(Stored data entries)
= Beginning of Section =

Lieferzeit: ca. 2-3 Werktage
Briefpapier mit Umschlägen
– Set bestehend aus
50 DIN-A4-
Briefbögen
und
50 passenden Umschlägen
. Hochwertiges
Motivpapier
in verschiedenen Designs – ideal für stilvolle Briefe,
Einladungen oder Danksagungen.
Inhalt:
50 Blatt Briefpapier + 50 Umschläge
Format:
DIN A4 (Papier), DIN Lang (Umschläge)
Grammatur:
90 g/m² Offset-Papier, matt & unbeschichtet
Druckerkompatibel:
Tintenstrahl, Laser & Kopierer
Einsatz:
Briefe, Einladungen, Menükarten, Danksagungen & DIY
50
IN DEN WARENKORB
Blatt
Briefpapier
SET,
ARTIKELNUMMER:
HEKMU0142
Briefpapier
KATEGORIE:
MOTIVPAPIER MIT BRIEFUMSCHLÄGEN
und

= End of Section =

*DESCRIPTION OF THE TASK:*
Reproduce every line of the listing above verbatim and in its original order.

*EXERCISE OUTPUT:*
Lieferzeit: ca. 2-3 Werktage
Briefpapier mit Umschlägen
– Set bestehend aus
50 DIN-A4-
Briefbögen
und
50 passenden Umschlägen
. Hochwertiges
Motivpapier
in verschiedenen Designs – ideal für stilvolle Briefe,
Einladungen oder Danksagungen.
Inhalt:
50 Blatt Briefpapier + 50 Umschläge
Format:
DIN A4 (Papier), DIN Lang (Umschläge)
Grammatur:
90 g/m² Offset-Papier, matt & unbeschichtet
Druckerkompatibel:
Tintenstrahl, Laser & Kopierer
Einsatz:
Briefe, Einladungen, Menükarten, Danksagungen & DIY
50
IN DEN WARENKORB
Blatt
Briefpapier
SET,
ARTIKELNUMMER:
HEKMU0142
Briefpapier
KATEGORIE:
MOTIVPAPIER MIT BRIEFUMSCHLÄGEN
und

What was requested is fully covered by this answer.